» **Data segment**
━━━━━━

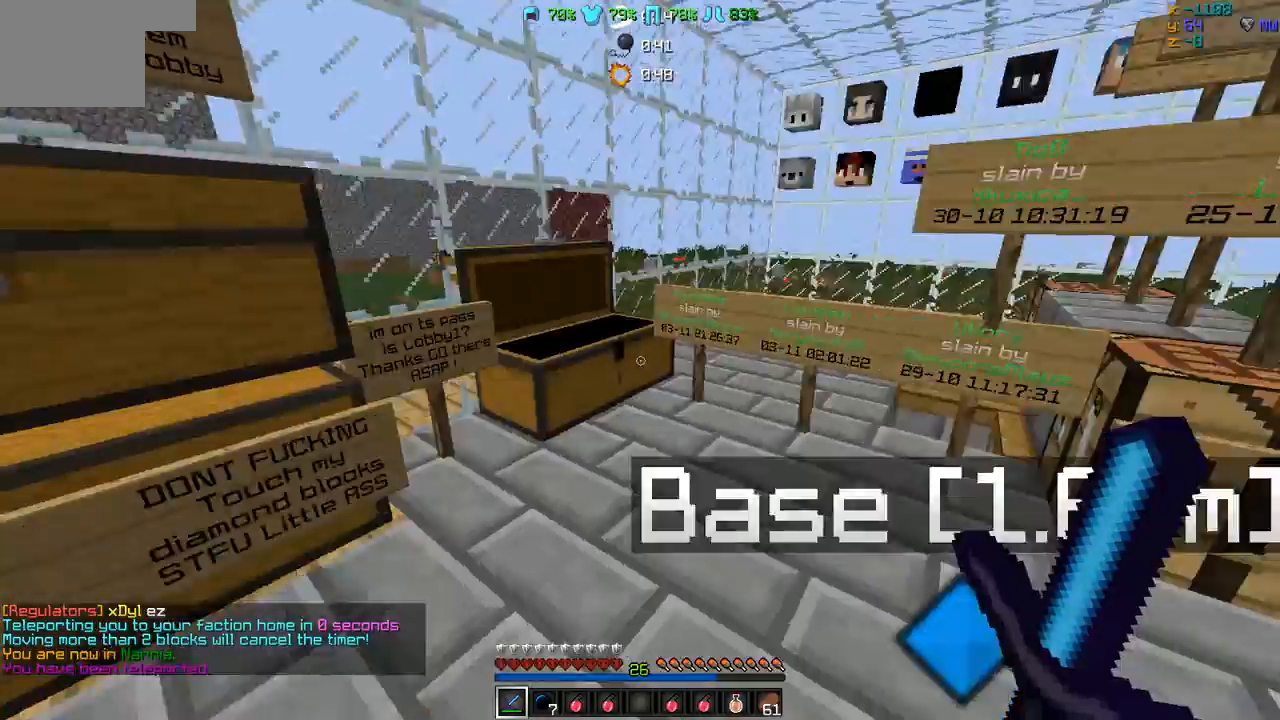
Gameplay with keyboard; each line is a JSON object with the keys held at the frame after it. "events" lists presses ("down") and releases ("up") of "a", "d", "s" and "w" between this image and that frame as [ms after this image, input, new state], when the widget could be followed in between. No other keys are recorded. Mouse input is not recorded.
{"keys": ["a", "w"], "events": [[211, "w", "down"], [253, "a", "down"]]}
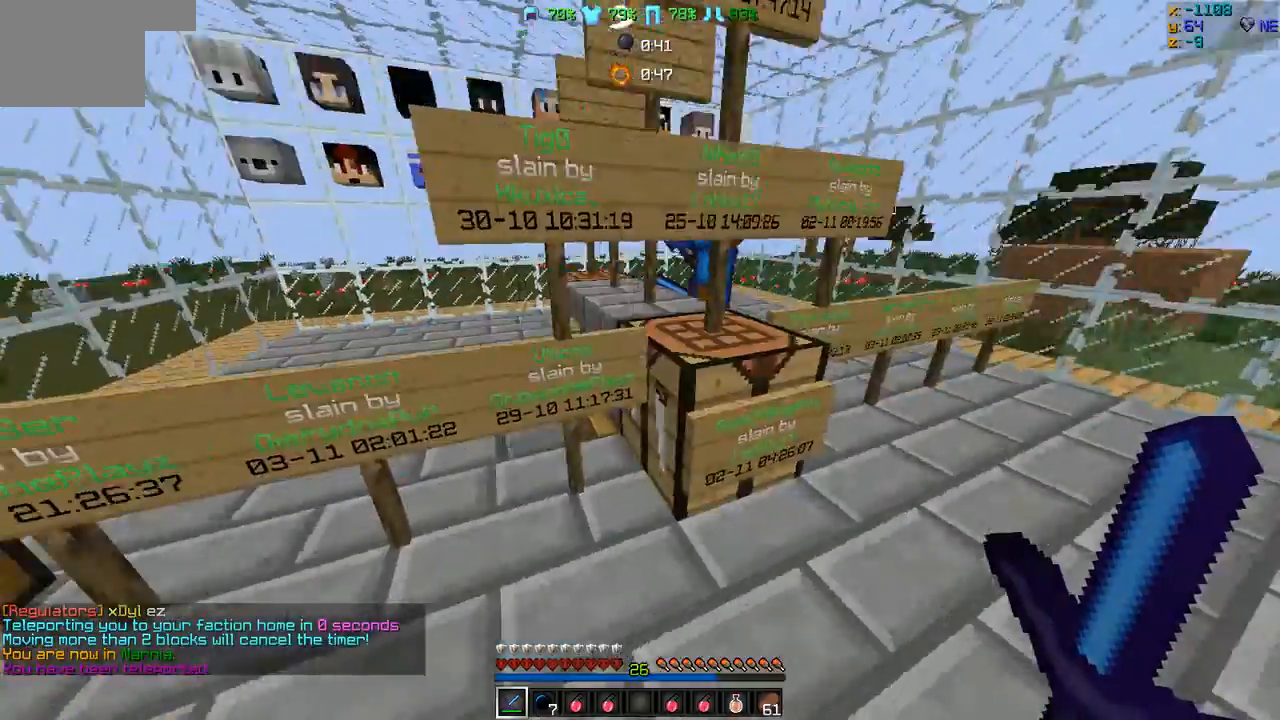
{"keys": [], "events": [[84, "w", "up"], [168, "w", "down"], [463, "a", "up"], [463, "w", "up"]]}
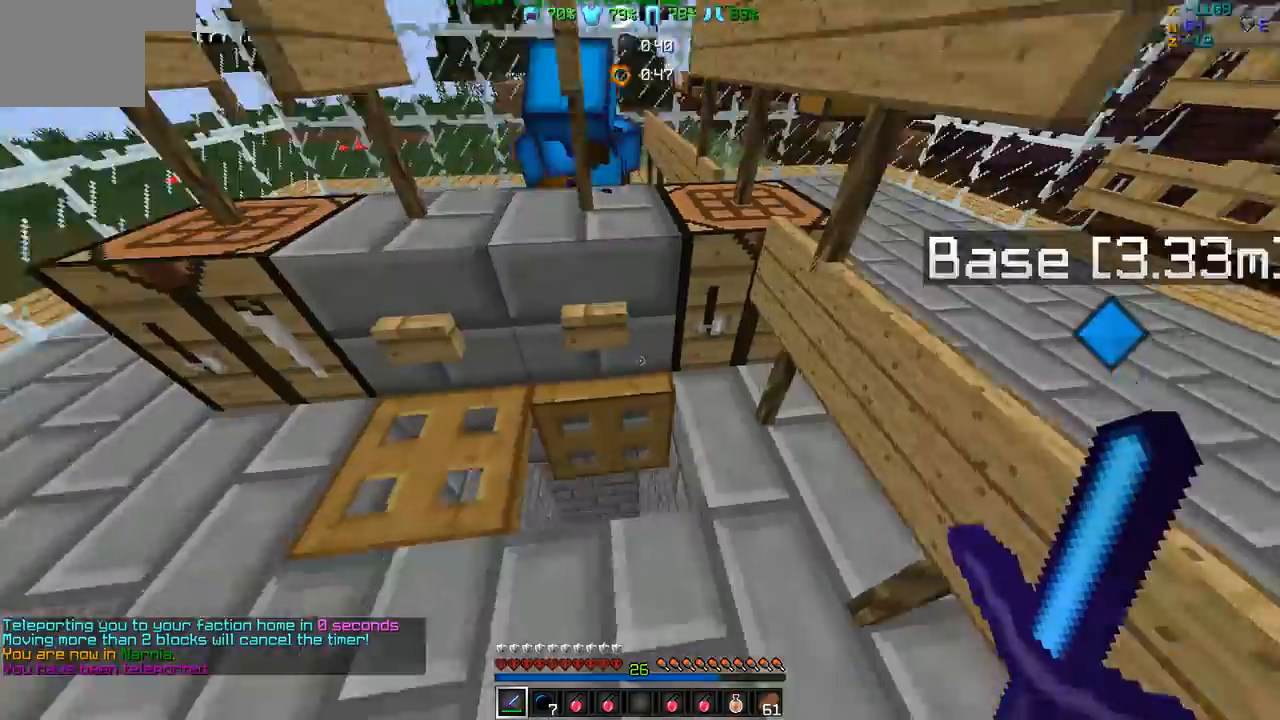
{"keys": [], "events": [[295, "w", "down"], [380, "w", "up"]]}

━━━━━━

The listing above must be repeated exactly, apart from the pictures.

Gameplay with keyboard; each line is a JSON object with the keys held at the frame after it. "events" lists presses ("down") and releases ("up") of "a", "d", "s" and "w" between this image and that frame as [ms after this image, input, new state], when the widget could be followed in between. No other keys are recorded. Mouse input is not recorded.
{"keys": ["a", "w"], "events": [[211, "w", "down"], [253, "a", "down"]]}
{"keys": [], "events": [[84, "w", "up"], [168, "w", "down"], [463, "a", "up"], [463, "w", "up"]]}
{"keys": [], "events": [[295, "w", "down"], [380, "w", "up"]]}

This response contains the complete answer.